The data.
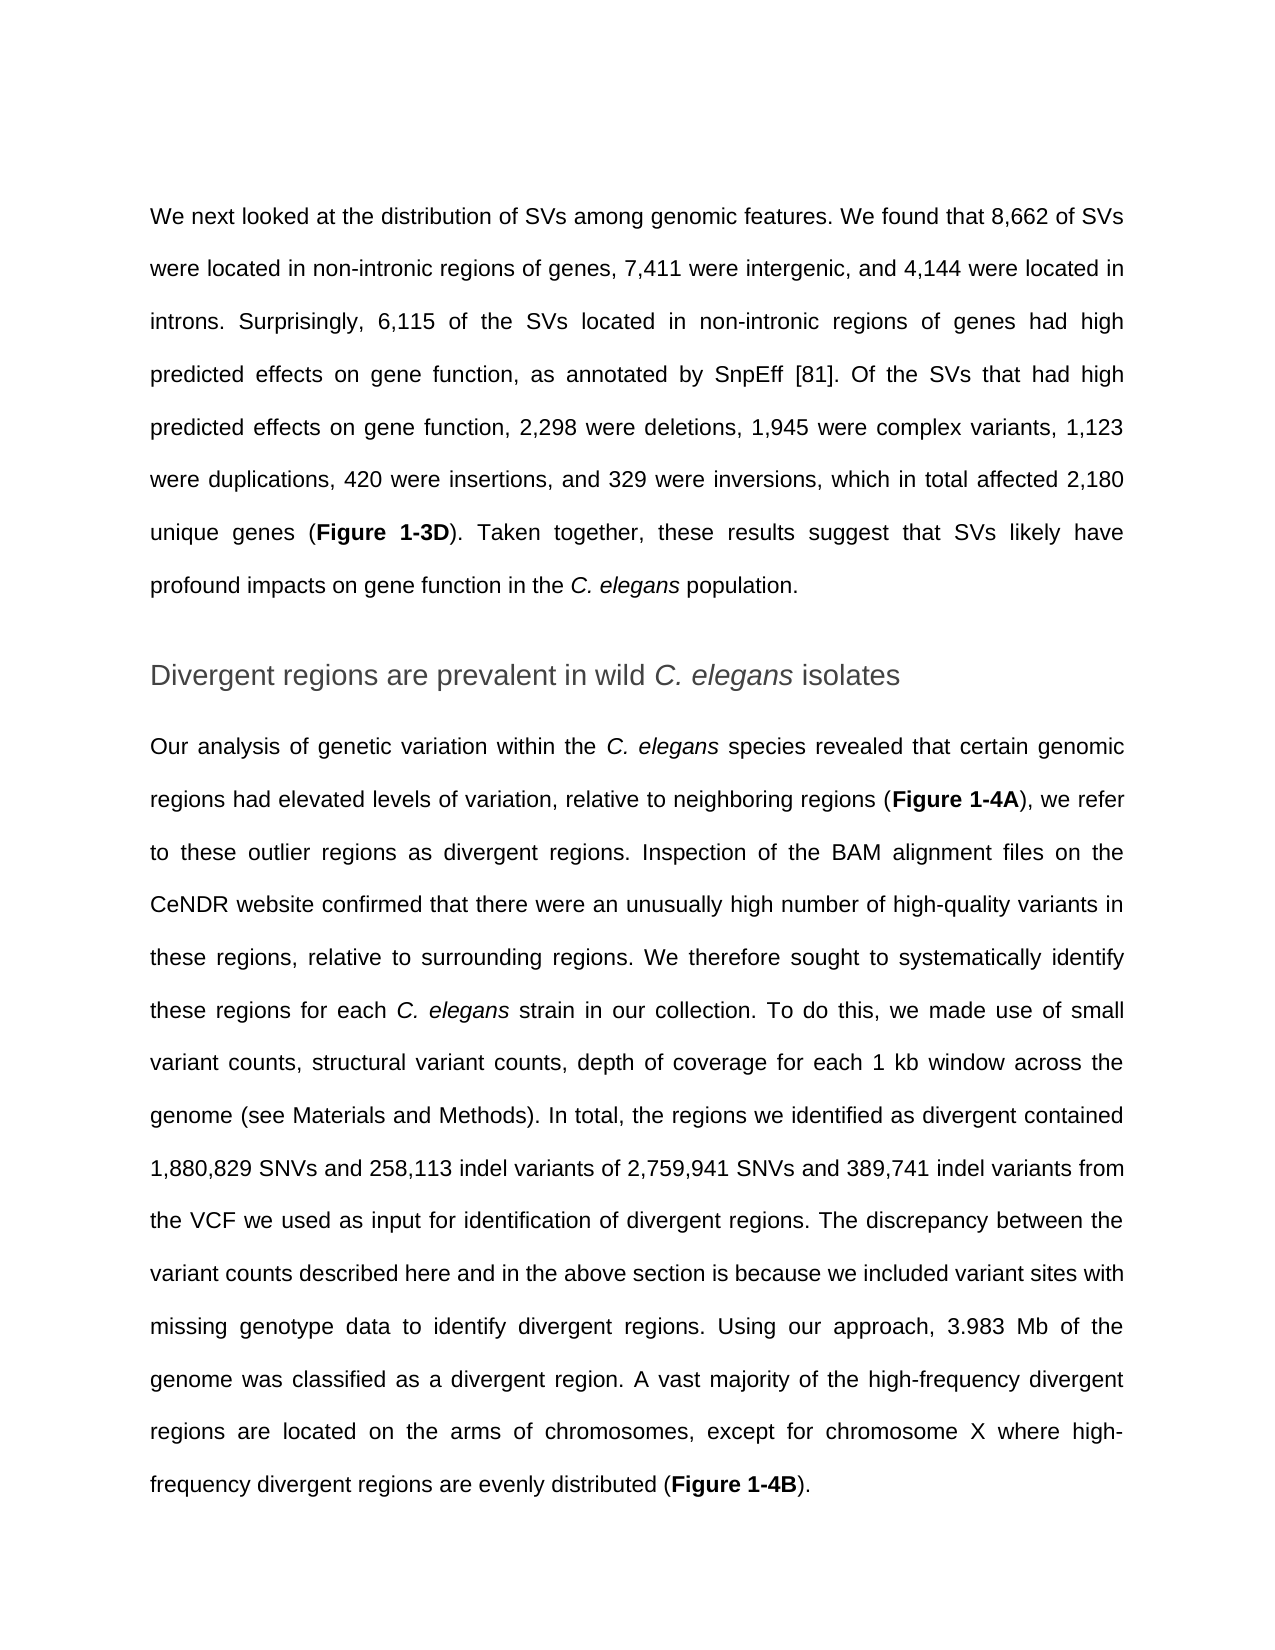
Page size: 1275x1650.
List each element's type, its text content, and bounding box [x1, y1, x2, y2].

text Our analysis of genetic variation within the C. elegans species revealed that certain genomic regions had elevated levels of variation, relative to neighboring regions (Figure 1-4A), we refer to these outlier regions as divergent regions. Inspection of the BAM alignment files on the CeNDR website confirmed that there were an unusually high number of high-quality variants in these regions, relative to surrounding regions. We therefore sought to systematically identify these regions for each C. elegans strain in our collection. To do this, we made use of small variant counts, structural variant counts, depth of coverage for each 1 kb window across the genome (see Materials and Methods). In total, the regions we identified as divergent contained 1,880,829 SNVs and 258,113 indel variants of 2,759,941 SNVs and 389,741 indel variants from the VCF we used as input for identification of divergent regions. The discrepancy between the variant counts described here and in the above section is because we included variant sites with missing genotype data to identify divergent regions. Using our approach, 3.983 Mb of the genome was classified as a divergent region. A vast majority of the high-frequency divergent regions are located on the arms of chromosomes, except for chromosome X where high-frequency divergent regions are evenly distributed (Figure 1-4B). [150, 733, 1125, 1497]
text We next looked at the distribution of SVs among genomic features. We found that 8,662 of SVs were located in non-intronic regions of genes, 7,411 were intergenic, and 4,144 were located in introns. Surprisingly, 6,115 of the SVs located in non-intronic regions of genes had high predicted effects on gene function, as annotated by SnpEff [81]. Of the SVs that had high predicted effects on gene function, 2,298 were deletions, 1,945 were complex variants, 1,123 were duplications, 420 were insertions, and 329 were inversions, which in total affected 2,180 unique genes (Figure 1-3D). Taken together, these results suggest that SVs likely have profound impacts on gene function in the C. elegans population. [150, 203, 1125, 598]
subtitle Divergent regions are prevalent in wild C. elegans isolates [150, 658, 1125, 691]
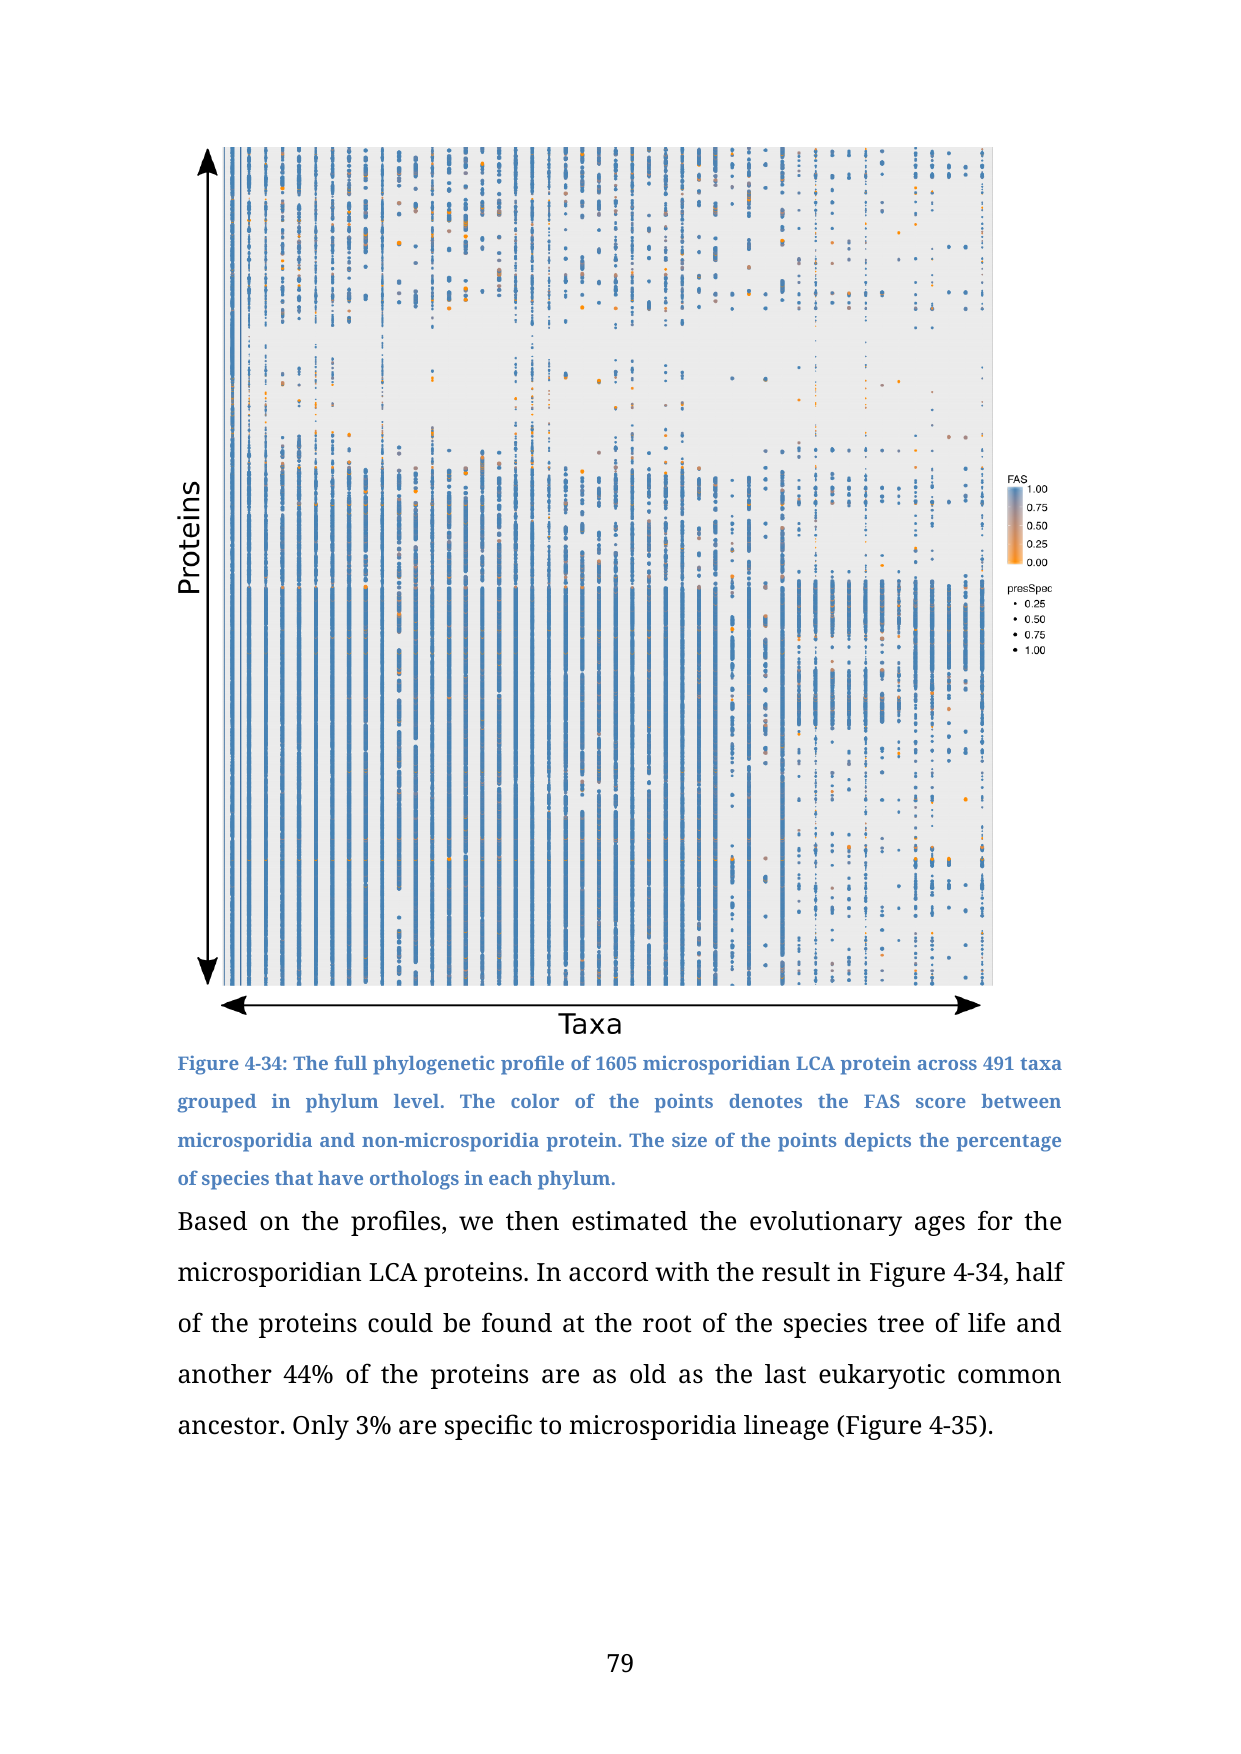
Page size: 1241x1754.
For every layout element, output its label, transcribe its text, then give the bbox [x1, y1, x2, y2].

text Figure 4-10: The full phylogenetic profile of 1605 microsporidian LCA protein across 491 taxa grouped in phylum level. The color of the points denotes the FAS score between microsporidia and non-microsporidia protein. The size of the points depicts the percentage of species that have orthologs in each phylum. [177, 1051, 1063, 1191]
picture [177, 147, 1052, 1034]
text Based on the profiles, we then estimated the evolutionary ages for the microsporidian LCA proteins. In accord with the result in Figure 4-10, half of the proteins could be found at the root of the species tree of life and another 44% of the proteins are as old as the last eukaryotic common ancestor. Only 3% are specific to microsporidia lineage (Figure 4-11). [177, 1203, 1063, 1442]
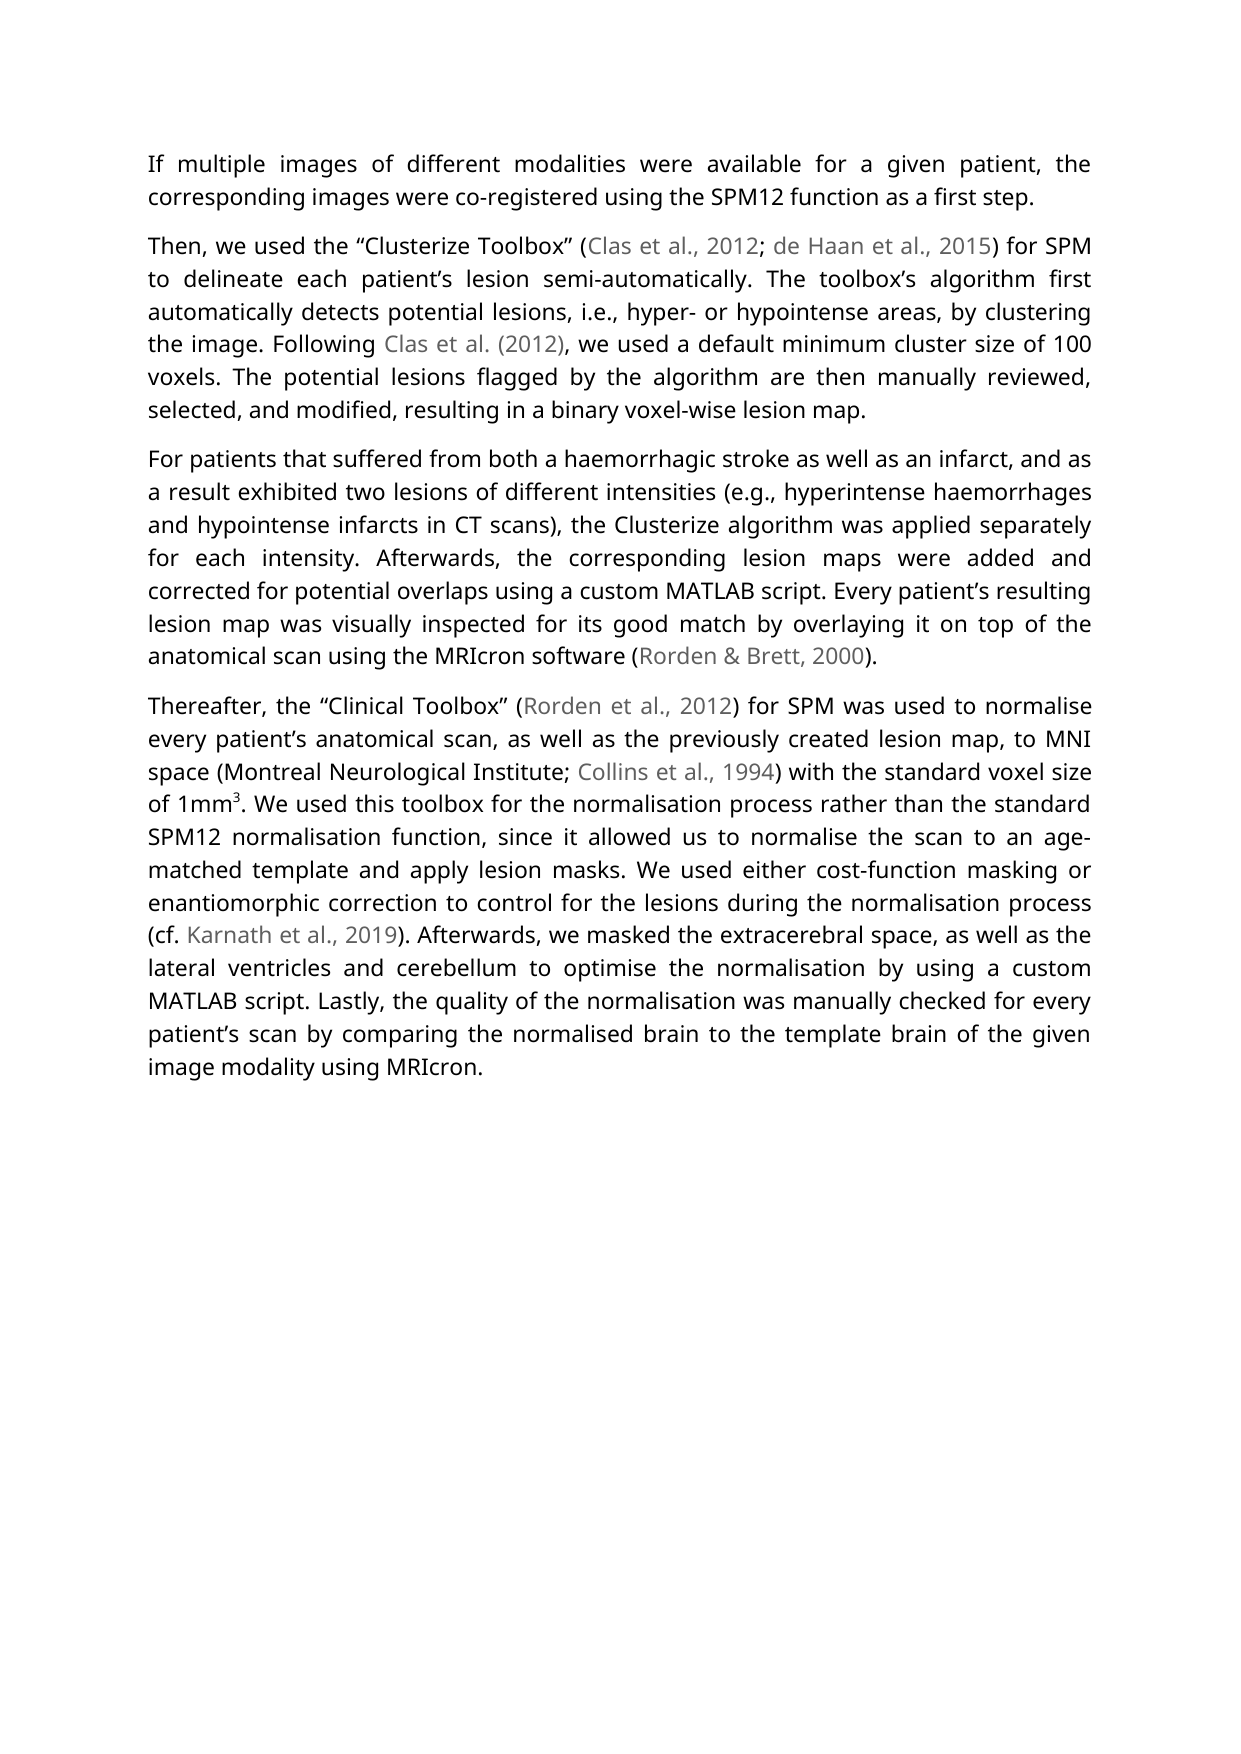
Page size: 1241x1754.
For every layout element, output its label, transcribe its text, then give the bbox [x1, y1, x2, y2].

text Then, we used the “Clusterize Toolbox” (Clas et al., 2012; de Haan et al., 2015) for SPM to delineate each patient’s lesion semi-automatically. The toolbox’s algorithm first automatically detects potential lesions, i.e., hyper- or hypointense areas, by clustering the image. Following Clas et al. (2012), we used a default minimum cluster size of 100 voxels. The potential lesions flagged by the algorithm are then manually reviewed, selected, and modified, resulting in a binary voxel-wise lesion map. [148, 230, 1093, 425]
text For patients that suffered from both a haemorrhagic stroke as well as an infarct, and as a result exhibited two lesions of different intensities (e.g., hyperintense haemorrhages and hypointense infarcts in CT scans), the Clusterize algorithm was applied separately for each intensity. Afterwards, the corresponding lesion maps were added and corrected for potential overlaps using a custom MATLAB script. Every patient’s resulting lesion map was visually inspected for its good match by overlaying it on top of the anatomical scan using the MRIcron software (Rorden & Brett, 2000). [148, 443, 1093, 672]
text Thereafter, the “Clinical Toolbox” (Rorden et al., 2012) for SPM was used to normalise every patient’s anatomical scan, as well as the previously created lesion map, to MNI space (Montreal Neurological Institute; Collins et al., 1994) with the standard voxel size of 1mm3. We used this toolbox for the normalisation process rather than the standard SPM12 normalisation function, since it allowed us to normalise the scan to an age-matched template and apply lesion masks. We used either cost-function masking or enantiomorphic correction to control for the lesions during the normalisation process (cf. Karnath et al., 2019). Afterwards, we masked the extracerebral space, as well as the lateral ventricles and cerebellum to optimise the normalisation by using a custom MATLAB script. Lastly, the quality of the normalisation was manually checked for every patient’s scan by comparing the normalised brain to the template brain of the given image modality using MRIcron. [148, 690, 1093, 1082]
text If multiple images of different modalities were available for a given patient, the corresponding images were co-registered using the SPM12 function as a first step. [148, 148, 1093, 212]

Exercise description.
Give back the whole of the material exactly, with the pictures removed.

Exercise response.
Page size: 1275x1650.
List each element's type, its text content, and bounding box [x1, y1, x2, y2].

text Our analysis of genetic variation within the C. elegans species revealed that certain genomic regions had elevated levels of variation, relative to neighboring regions (Figure 1-4A), we refer to these outlier regions as divergent regions. Inspection of the BAM alignment files on the CeNDR website confirmed that there were an unusually high number of high-quality variants in these regions, relative to surrounding regions. We therefore sought to systematically identify these regions for each C. elegans strain in our collection. To do this, we made use of small variant counts, structural variant counts, depth of coverage for each 1 kb window across the genome (see Materials and Methods). In total, the regions we identified as divergent contained 1,880,829 SNVs and 258,113 indel variants of 2,759,941 SNVs and 389,741 indel variants from the VCF we used as input for identification of divergent regions. The discrepancy between the variant counts described here and in the above section is because we included variant sites with missing genotype data to identify divergent regions. Using our approach, 3.983 Mb of the genome was classified as a divergent region. A vast majority of the high-frequency divergent regions are located on the arms of chromosomes, except for chromosome X where high-frequency divergent regions are evenly distributed (Figure 1-4B). [150, 733, 1125, 1497]
text We next looked at the distribution of SVs among genomic features. We found that 8,662 of SVs were located in non-intronic regions of genes, 7,411 were intergenic, and 4,144 were located in introns. Surprisingly, 6,115 of the SVs located in non-intronic regions of genes had high predicted effects on gene function, as annotated by SnpEff [81]. Of the SVs that had high predicted effects on gene function, 2,298 were deletions, 1,945 were complex variants, 1,123 were duplications, 420 were insertions, and 329 were inversions, which in total affected 2,180 unique genes (Figure 1-3D). Taken together, these results suggest that SVs likely have profound impacts on gene function in the C. elegans population. [150, 203, 1125, 598]
subtitle Divergent regions are prevalent in wild C. elegans isolates [150, 658, 1125, 691]
Page size: 1241x1754.
For every layout element, output its label, transcribe its text, then give the bbox [x1, y1, x2, y2].

text Figure 4-10: The full phylogenetic profile of 1605 microsporidian LCA protein across 491 taxa grouped in phylum level. The color of the points denotes the FAS score between microsporidia and non-microsporidia protein. The size of the points depicts the percentage of species that have orthologs in each phylum. [177, 1051, 1063, 1191]
picture [177, 147, 1052, 1034]
text Based on the profiles, we then estimated the evolutionary ages for the microsporidian LCA proteins. In accord with the result in Figure 4-10, half of the proteins could be found at the root of the species tree of life and another 44% of the proteins are as old as the last eukaryotic common ancestor. Only 3% are specific to microsporidia lineage (Figure 4-11). [177, 1203, 1063, 1442]
Page size: 1241x1754.
For every layout element, output its label, transcribe its text, then give the bbox [x1, y1, x2, y2].

text Then, we used the “Clusterize Toolbox” (Clas et al., 2012; de Haan et al., 2015) for SPM to delineate each patient’s lesion semi-automatically. The toolbox’s algorithm first automatically detects potential lesions, i.e., hyper- or hypointense areas, by clustering the image. Following Clas et al. (2012), we used a default minimum cluster size of 100 voxels. The potential lesions flagged by the algorithm are then manually reviewed, selected, and modified, resulting in a binary voxel-wise lesion map. [148, 230, 1093, 425]
text For patients that suffered from both a haemorrhagic stroke as well as an infarct, and as a result exhibited two lesions of different intensities (e.g., hyperintense haemorrhages and hypointense infarcts in CT scans), the Clusterize algorithm was applied separately for each intensity. Afterwards, the corresponding lesion maps were added and corrected for potential overlaps using a custom MATLAB script. Every patient’s resulting lesion map was visually inspected for its good match by overlaying it on top of the anatomical scan using the MRIcron software (Rorden & Brett, 2000). [148, 443, 1093, 672]
text Thereafter, the “Clinical Toolbox” (Rorden et al., 2012) for SPM was used to normalise every patient’s anatomical scan, as well as the previously created lesion map, to MNI space (Montreal Neurological Institute; Collins et al., 1994) with the standard voxel size of 1mm3. We used this toolbox for the normalisation process rather than the standard SPM12 normalisation function, since it allowed us to normalise the scan to an age-matched template and apply lesion masks. We used either cost-function masking or enantiomorphic correction to control for the lesions during the normalisation process (cf. Karnath et al., 2019). Afterwards, we masked the extracerebral space, as well as the lateral ventricles and cerebellum to optimise the normalisation by using a custom MATLAB script. Lastly, the quality of the normalisation was manually checked for every patient’s scan by comparing the normalised brain to the template brain of the given image modality using MRIcron. [148, 690, 1093, 1082]
text If multiple images of different modalities were available for a given patient, the corresponding images were co-registered using the SPM12 function as a first step. [148, 148, 1093, 212]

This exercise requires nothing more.